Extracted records

◆ ◆ ◆ ◆ ◆ ◆ ◆

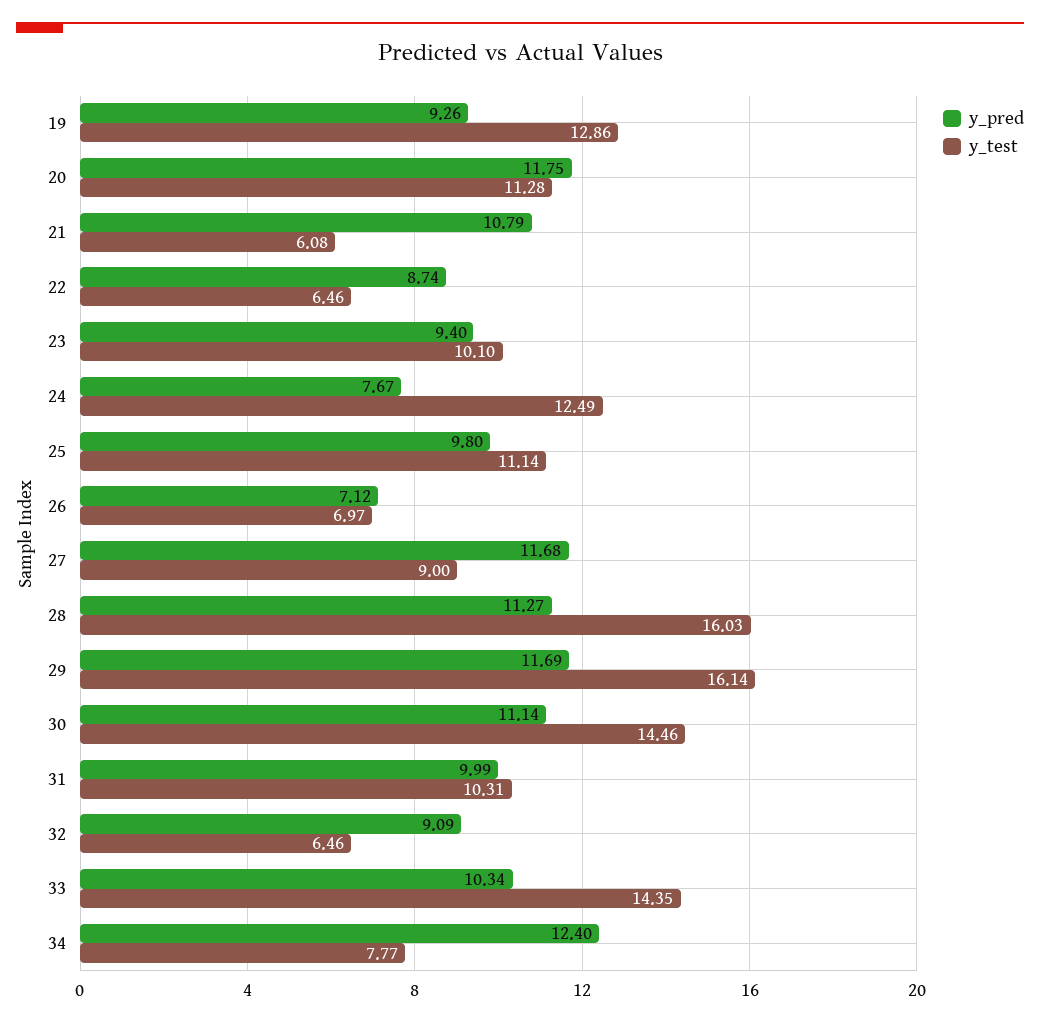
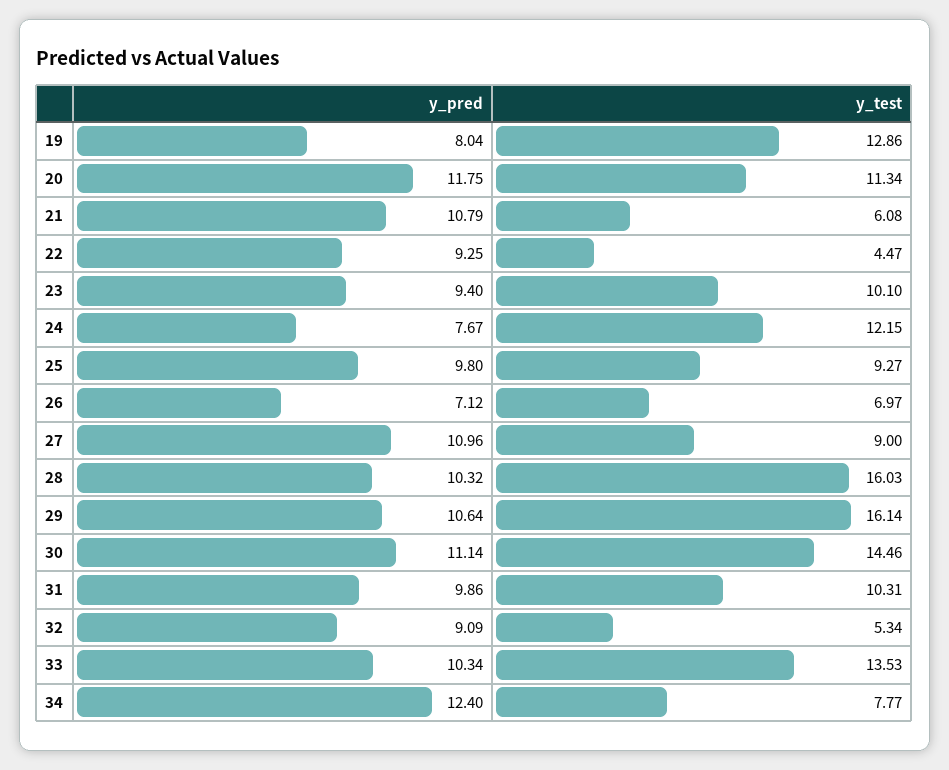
y_pred, 19: 9.26 -> 8.04
y_test, 20: 11.28 -> 11.34
y_pred, 22: 8.74 -> 9.25
y_test, 22: 6.46 -> 4.47
y_test, 24: 12.49 -> 12.15
y_test, 25: 11.14 -> 9.27
y_pred, 27: 11.68 -> 10.96
y_pred, 28: 11.27 -> 10.32
y_pred, 29: 11.69 -> 10.64
y_pred, 31: 9.99 -> 9.86
y_test, 32: 6.46 -> 5.34
y_test, 33: 14.35 -> 13.53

◆ ◆ ◆ ◆ ◆ ◆ ◆

**Activity:** Although the records hold pictures, return only what remains, word for word.

**The answer:**
y_pred, 19: 9.26 -> 8.04
y_test, 20: 11.28 -> 11.34
y_pred, 22: 8.74 -> 9.25
y_test, 22: 6.46 -> 4.47
y_test, 24: 12.49 -> 12.15
y_test, 25: 11.14 -> 9.27
y_pred, 27: 11.68 -> 10.96
y_pred, 28: 11.27 -> 10.32
y_pred, 29: 11.69 -> 10.64
y_pred, 31: 9.99 -> 9.86
y_test, 32: 6.46 -> 5.34
y_test, 33: 14.35 -> 13.53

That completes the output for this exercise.